■ Request: Could you copy every line of the listing below, character for character and in the same order?
━━━━━━━━━━━━━━━━━━━━━━━━━━━━━━
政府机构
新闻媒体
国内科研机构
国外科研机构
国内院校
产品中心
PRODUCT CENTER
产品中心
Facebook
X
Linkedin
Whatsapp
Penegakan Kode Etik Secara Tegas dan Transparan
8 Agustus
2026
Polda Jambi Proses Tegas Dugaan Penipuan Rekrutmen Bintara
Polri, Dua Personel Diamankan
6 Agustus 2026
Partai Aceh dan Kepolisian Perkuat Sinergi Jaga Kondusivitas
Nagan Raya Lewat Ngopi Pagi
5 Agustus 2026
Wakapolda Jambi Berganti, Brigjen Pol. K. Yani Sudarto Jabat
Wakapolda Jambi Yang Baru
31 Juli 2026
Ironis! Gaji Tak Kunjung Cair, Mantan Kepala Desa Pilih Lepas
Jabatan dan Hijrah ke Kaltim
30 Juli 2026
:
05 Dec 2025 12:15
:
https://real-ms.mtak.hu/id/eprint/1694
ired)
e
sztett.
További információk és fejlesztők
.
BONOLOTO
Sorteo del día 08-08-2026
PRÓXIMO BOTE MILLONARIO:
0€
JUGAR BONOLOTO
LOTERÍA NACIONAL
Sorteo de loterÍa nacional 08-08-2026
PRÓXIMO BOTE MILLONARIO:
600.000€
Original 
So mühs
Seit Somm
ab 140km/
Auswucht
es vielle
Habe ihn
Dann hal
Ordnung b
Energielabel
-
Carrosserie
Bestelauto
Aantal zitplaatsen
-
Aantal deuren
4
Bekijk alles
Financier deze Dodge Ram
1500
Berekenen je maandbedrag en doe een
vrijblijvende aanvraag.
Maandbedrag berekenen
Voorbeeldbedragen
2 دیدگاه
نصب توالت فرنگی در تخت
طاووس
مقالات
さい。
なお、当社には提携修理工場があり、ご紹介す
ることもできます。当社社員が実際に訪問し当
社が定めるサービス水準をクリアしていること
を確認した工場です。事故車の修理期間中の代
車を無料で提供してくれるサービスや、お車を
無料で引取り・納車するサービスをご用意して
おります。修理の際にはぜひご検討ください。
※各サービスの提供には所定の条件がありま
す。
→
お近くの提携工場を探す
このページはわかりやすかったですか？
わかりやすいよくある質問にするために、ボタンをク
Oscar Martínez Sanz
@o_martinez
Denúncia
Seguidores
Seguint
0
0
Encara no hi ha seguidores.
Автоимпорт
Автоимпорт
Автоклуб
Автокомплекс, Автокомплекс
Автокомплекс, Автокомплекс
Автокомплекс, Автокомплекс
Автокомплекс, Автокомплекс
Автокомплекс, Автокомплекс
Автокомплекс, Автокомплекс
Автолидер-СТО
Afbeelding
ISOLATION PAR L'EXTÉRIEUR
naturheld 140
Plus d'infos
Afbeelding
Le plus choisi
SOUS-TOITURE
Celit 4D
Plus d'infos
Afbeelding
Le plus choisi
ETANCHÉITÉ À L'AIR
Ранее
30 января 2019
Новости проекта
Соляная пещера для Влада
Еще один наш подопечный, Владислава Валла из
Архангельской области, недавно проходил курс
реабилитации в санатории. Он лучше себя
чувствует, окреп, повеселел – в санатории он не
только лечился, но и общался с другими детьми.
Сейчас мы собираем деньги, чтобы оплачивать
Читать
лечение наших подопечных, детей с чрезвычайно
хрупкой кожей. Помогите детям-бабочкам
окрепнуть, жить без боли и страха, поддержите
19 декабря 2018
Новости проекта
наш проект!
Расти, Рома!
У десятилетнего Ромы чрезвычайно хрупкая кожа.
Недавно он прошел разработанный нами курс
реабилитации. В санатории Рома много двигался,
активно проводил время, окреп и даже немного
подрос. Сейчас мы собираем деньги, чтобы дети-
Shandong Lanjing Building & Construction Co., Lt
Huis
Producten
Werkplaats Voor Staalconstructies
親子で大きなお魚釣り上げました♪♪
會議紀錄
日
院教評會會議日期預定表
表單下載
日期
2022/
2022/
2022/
━━━━━━━━━━━━━━━━━━━━━━━━━━━━━━
■ Answer section:
政府机构
新闻媒体
国内科研机构
国外科研机构
国内院校
产品中心
PRODUCT CENTER
产品中心
Facebook
X
Linkedin
Whatsapp
Penegakan Kode Etik Secara Tegas dan Transparan
8 Agustus
2026
Polda Jambi Proses Tegas Dugaan Penipuan Rekrutmen Bintara
Polri, Dua Personel Diamankan
6 Agustus 2026
Partai Aceh dan Kepolisian Perkuat Sinergi Jaga Kondusivitas
Nagan Raya Lewat Ngopi Pagi
5 Agustus 2026
Wakapolda Jambi Berganti, Brigjen Pol. K. Yani Sudarto Jabat
Wakapolda Jambi Yang Baru
31 Juli 2026
Ironis! Gaji Tak Kunjung Cair, Mantan Kepala Desa Pilih Lepas
Jabatan dan Hijrah ke Kaltim
30 Juli 2026
:
05 Dec 2025 12:15
:
https://real-ms.mtak.hu/id/eprint/1694
ired)
e
sztett.
További információk és fejlesztők
.
BONOLOTO
Sorteo del día 08-08-2026
PRÓXIMO BOTE MILLONARIO:
0€
JUGAR BONOLOTO
LOTERÍA NACIONAL
Sorteo de loterÍa nacional 08-08-2026
PRÓXIMO BOTE MILLONARIO:
600.000€
Original 
So mühs
Seit Somm
ab 140km/
Auswucht
es vielle
Habe ihn
Dann hal
Ordnung b
Energielabel
-
Carrosserie
Bestelauto
Aantal zitplaatsen
-
Aantal deuren
4
Bekijk alles
Financier deze Dodge Ram
1500
Berekenen je maandbedrag en doe een
vrijblijvende aanvraag.
Maandbedrag berekenen
Voorbeeldbedragen
2 دیدگاه
نصب توالت فرنگی در تخت
طاووس
مقالات
さい。
なお、当社には提携修理工場があり、ご紹介す
ることもできます。当社社員が実際に訪問し当
社が定めるサービス水準をクリアしていること
を確認した工場です。事故車の修理期間中の代
車を無料で提供してくれるサービスや、お車を
無料で引取り・納車するサービスをご用意して
おります。修理の際にはぜひご検討ください。
※各サービスの提供には所定の条件がありま
す。
→
お近くの提携工場を探す
このページはわかりやすかったですか？
わかりやすいよくある質問にするために、ボタンをク
Oscar Martínez Sanz
@o_martinez
Denúncia
Seguidores
Seguint
0
0
Encara no hi ha seguidores.
Автоимпорт
Автоимпорт
Автоклуб
Автокомплекс, Автокомплекс
Автокомплекс, Автокомплекс
Автокомплекс, Автокомплекс
Автокомплекс, Автокомплекс
Автокомплекс, Автокомплекс
Автокомплекс, Автокомплекс
Автолидер-СТО
Afbeelding
ISOLATION PAR L'EXTÉRIEUR
naturheld 140
Plus d'infos
Afbeelding
Le plus choisi
SOUS-TOITURE
Celit 4D
Plus d'infos
Afbeelding
Le plus choisi
ETANCHÉITÉ À L'AIR
Ранее
30 января 2019
Новости проекта
Соляная пещера для Влада
Еще один наш подопечный, Владислава Валла из
Архангельской области, недавно проходил курс
реабилитации в санатории. Он лучше себя
чувствует, окреп, повеселел – в санатории он не
только лечился, но и общался с другими детьми.
Сейчас мы собираем деньги, чтобы оплачивать
Читать
лечение наших подопечных, детей с чрезвычайно
хрупкой кожей. Помогите детям-бабочкам
окрепнуть, жить без боли и страха, поддержите
19 декабря 2018
Новости проекта
наш проект!
Расти, Рома!
У десятилетнего Ромы чрезвычайно хрупкая кожа.
Недавно он прошел разработанный нами курс
реабилитации. В санатории Рома много двигался,
активно проводил время, окреп и даже немного
подрос. Сейчас мы собираем деньги, чтобы дети-
Shandong Lanjing Building & Construction Co., Lt
Huis
Producten
Werkplaats Voor Staalconstructies
親子で大きなお魚釣り上げました♪♪
會議紀錄
日
院教評會會議日期預定表
表單下載
日期
2022/
2022/
2022/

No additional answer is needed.